• **EXERCISE DIRECTIONS**: Leave out all pictures while repeating the records exactly and completely.
(DATA SHOWN begins)
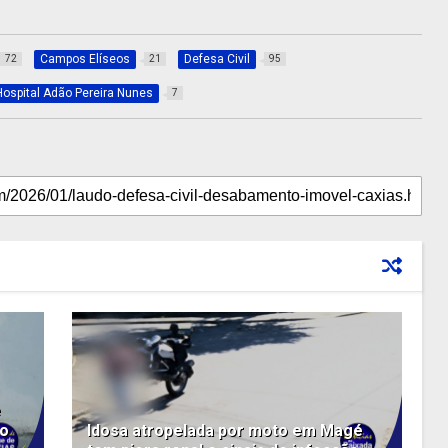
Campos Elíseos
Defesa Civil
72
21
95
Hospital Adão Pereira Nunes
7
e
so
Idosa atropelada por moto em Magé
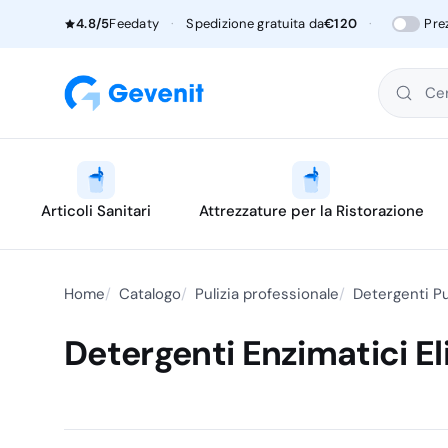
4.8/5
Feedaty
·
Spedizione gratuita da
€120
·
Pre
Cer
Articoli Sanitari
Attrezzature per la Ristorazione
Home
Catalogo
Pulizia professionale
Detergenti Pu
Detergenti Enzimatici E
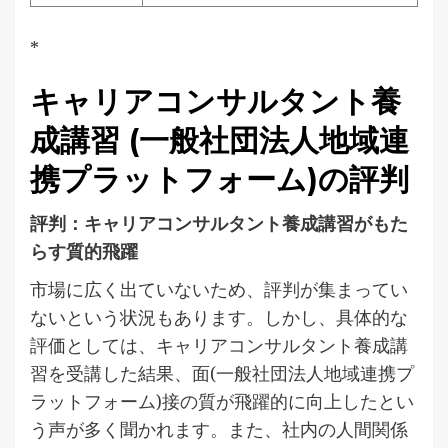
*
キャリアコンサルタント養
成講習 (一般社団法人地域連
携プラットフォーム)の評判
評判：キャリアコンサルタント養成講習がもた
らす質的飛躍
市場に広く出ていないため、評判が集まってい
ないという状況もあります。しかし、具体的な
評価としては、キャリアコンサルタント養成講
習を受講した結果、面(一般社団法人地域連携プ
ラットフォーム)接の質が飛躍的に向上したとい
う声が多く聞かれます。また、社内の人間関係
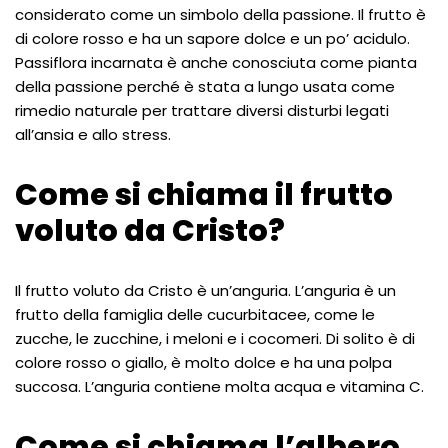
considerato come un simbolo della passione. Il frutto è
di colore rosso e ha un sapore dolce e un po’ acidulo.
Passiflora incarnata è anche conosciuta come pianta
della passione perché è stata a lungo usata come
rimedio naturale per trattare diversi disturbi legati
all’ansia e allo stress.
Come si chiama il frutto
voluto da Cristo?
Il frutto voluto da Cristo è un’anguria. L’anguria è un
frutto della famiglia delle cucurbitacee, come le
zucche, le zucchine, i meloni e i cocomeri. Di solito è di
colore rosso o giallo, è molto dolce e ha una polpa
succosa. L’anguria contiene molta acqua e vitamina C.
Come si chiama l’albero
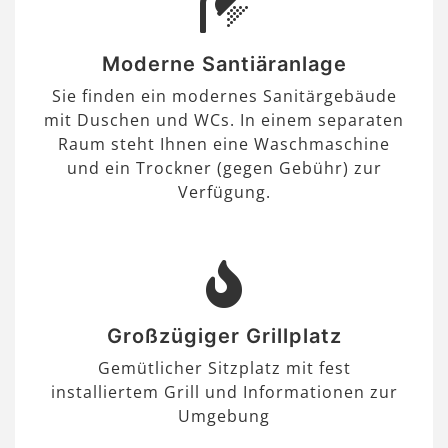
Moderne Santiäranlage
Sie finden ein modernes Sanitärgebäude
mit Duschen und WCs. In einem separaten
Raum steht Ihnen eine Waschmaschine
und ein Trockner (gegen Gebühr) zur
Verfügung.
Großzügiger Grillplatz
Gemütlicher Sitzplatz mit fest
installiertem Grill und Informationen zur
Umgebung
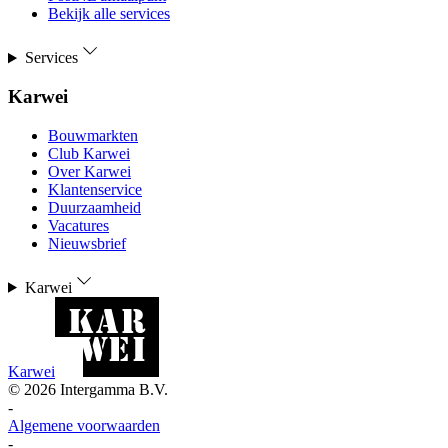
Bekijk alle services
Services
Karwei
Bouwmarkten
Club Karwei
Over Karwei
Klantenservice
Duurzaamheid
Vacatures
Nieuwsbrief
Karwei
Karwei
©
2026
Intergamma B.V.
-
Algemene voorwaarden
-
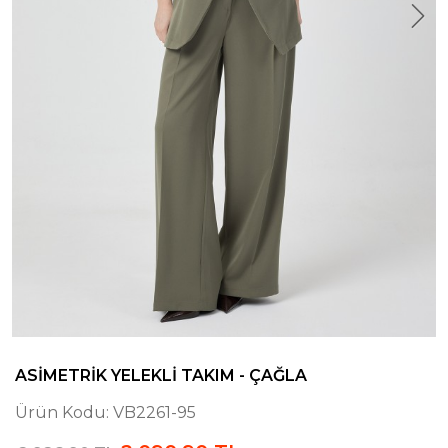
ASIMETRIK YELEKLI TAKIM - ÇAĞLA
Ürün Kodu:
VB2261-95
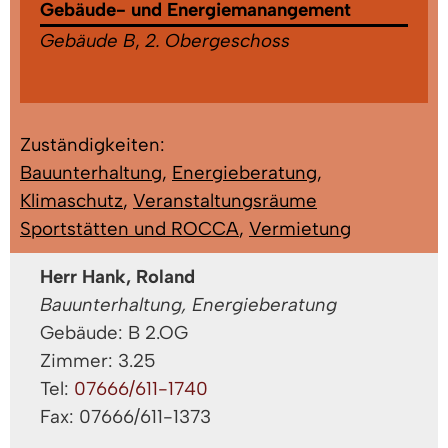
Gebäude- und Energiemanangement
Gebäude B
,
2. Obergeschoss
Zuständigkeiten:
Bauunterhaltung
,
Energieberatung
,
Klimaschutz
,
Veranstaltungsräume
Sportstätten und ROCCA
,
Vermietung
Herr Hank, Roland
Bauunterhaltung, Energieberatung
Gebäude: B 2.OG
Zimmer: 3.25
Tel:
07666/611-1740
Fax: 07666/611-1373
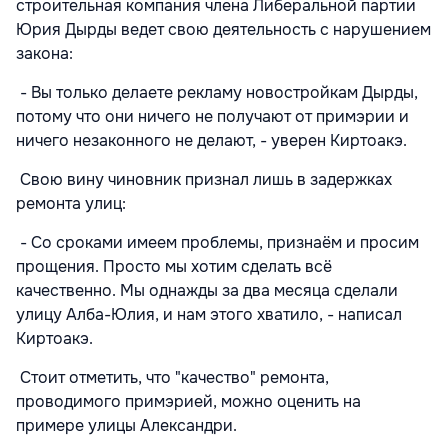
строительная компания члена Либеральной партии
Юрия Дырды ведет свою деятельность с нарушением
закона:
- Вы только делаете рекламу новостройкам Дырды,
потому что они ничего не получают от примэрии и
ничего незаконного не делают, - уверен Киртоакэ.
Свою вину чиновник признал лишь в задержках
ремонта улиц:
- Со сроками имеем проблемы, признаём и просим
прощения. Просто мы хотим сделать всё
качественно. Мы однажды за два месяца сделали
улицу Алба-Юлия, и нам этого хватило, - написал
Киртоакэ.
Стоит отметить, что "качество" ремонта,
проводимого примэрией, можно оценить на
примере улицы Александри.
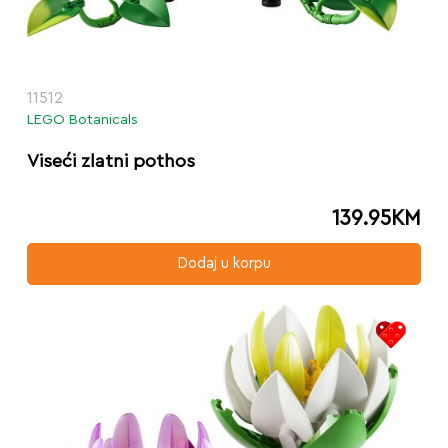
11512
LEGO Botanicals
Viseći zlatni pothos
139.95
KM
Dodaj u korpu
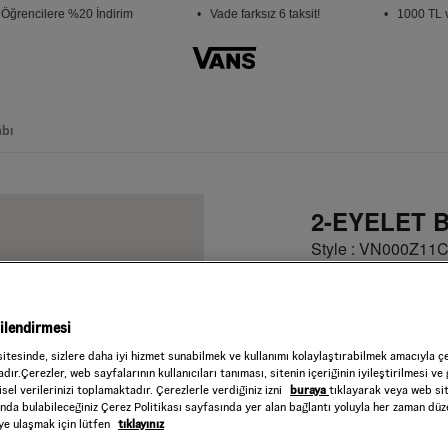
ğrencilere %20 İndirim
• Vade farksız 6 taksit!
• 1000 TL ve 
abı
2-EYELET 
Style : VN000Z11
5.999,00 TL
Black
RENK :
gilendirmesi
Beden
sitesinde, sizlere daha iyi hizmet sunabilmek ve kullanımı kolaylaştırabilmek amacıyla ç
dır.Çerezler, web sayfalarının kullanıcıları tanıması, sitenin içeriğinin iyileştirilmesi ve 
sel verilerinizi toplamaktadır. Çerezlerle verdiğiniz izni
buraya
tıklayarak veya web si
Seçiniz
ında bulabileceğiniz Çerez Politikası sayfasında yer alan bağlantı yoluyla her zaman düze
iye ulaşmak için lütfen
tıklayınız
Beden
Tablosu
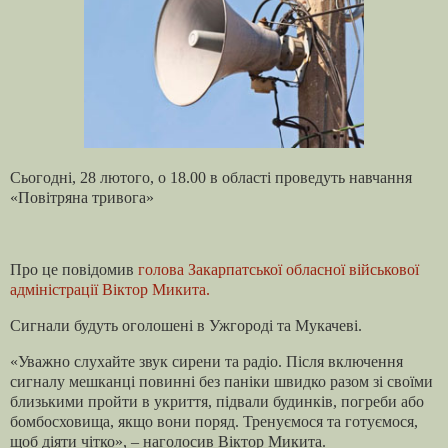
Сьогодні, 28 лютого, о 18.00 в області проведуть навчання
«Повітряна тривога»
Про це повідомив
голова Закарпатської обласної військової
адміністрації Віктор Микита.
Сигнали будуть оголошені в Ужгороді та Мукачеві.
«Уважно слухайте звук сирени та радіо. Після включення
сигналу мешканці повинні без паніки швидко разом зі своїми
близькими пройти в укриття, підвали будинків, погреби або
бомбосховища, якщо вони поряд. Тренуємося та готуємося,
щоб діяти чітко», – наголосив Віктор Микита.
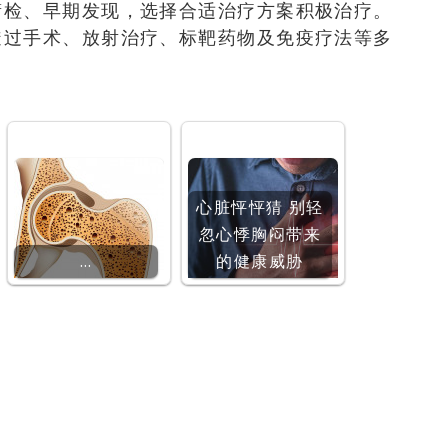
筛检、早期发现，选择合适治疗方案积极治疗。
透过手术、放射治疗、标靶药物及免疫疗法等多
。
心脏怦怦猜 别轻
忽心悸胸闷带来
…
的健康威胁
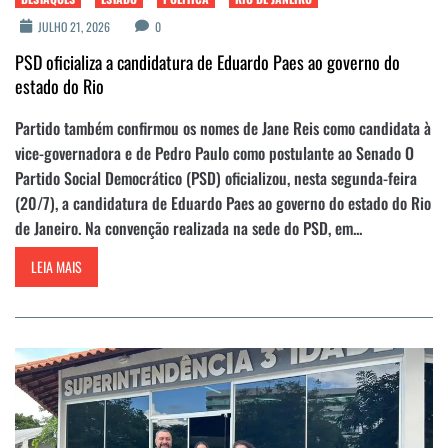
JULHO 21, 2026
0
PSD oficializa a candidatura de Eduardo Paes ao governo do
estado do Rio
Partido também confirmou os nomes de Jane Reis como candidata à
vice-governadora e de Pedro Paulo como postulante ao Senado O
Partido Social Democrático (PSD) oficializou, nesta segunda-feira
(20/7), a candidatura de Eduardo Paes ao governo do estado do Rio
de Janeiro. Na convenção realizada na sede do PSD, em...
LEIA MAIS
(DATA SHOWN ends)
• **SOLUTION**:
Campos Elíseos
Defesa Civil
72
21
95
Hospital Adão Pereira Nunes
7
e
so
Idosa atropelada por moto em Magé
4.8/5
Feedaty
·
Spedizione gratuita da
€120
·
Pre
Cer
Articoli Sanitari
Attrezzature per la Ristorazione
Home
Catalogo
Pulizia professionale
Detergenti Pu
Detergenti Enzimatici E
*
キャリアコンサルタント養
成講習 (一般社団法人地域連
携プラットフォーム)の評判
評判：キャリアコンサルタント養成講習がもた
らす質的飛躍
市場に広く出ていないため、評判が集まってい
ないという状況もあります。しかし、具体的な
評価としては、キャリアコンサルタント養成講
習を受講した結果、面(一般社団法人地域連携プ
ラットフォーム)接の質が飛躍的に向上したとい
う声が多く聞かれます。また、社内の人間関係
considerato come un simbolo della passione. Il frutto è
di colore rosso e ha un sapore dolce e un po’ acidulo.
Passiflora incarnata è anche conosciuta come pianta
della passione perché è stata a lungo usata come
rimedio naturale per trattare diversi disturbi legati
all’ansia e allo stress.
Come si chiama il frutto
voluto da Cristo?
Il frutto voluto da Cristo è un’anguria. L’anguria è un
frutto della famiglia delle cucurbitacee, come le
zucche, le zucchine, i meloni e i cocomeri. Di solito è di
colore rosso o giallo, è molto dolce e ha una polpa
succosa. L’anguria contiene molta acqua e vitamina C.
Come si chiama l’albero
Moderne Santiäranlage
Sie finden ein modernes Sanitärgebäude
mit Duschen und WCs. In einem separaten
Raum steht Ihnen eine Waschmaschine
und ein Trockner (gegen Gebühr) zur
Verfügung.
Großzügiger Grillplatz
Gemütlicher Sitzplatz mit fest
installiertem Grill und Informationen zur
Umgebung
Bekijk alle services
Services
Karwei
Bouwmarkten
Club Karwei
Over Karwei
Klantenservice
Duurzaamheid
Vacatures
Nieuwsbrief
Karwei
Karwei
©
2026
Intergamma B.V.
-
Algemene voorwaarden
-
ASIMETRIK YELEKLI TAKIM - ÇAĞLA
Ürün Kodu:
VB2261-95
Gebäude- und Energiemanangement
Gebäude B
,
2. Obergeschoss
Zuständigkeiten:
Bauunterhaltung
,
Energieberatung
,
Klimaschutz
,
Veranstaltungsräume
Sportstätten und ROCCA
,
Vermietung
Herr Hank, Roland
Bauunterhaltung, Energieberatung
Gebäude: B 2.OG
Zimmer: 3.25
Tel:
07666/611-1740
Fax: 07666/611-1373
строительная компания члена Либеральной партии
Юрия Дырды ведет свою деятельность с нарушением
закона:
- Вы только делаете рекламу новостройкам Дырды,
потому что они ничего не получают от примэрии и
ничего незаконного не делают, - уверен Киртоакэ.
Свою вину чиновник признал лишь в задержках
ремонта улиц:
- Со сроками имеем проблемы, признаём и просим
прощения. Просто мы хотим сделать всё
качественно. Мы однажды за два месяца сделали
улицу Алба-Юлия, и нам этого хватило, - написал
Киртоакэ.
Стоит отметить, что "качество" ремонта,
проводимого примэрией, можно оценить на
примере улицы Александри.
11512
LEGO Botanicals
Viseći zlatni pothos
139.95
KM
Dodaj u korpu
ğrencilere %20 İndirim
• Vade farksız 6 taksit!
• 1000 TL ve 
abı
2-EYELET 
Style : VN000Z11
5.999,00 TL
Black
RENK :
gilendirmesi
Beden
sitesinde, sizlere daha iyi hizmet sunabilmek ve kullanımı kolaylaştırabilmek amacıyla ç
dır.Çerezler, web sayfalarının kullanıcıları tanıması, sitenin içeriğinin iyileştirilmesi ve 
sel verilerinizi toplamaktadır. Çerezlerle verdiğiniz izni
buraya
tıklayarak veya web si
Seçiniz
ında bulabileceğiniz Çerez Politikası sayfasında yer alan bağlantı yoluyla her zaman düze
iye ulaşmak için lütfen
tıklayınız
Beden
Tablosu
Сьогодні, 28 лютого, о 18.00 в області проведуть навчання
«Повітряна тривога»
Про це повідомив
голова Закарпатської обласної військової
адміністрації Віктор Микита.
Сигнали будуть оголошені в Ужгороді та Мукачеві.
«Уважно слухайте звук сирени та радіо. Після включення
сигналу мешканці повинні без паніки швидко разом зі своїми
близькими пройти в укриття, підвали будинків, погреби або
бомбосховища, якщо вони поряд. Тренуємося та готуємося,
щоб діяти чітко», – наголосив Віктор Микита.
筛检、早期发现，选择合适治疗方案积极治疗。
透过手术、放射治疗、标靶药物及免疫疗法等多
。
心脏怦怦猜 别轻
忽心悸胸闷带来
…
的健康威胁
JULHO 21, 2026
0
PSD oficializa a candidatura de Eduardo Paes ao governo do
estado do Rio
Partido também confirmou os nomes de Jane Reis como candidata à
vice-governadora e de Pedro Paulo como postulante ao Senado O
Partido Social Democrático (PSD) oficializou, nesta segunda-feira
(20/7), a candidatura de Eduardo Paes ao governo do estado do Rio
de Janeiro. Na convenção realizada na sede do PSD, em...
LEIA MAIS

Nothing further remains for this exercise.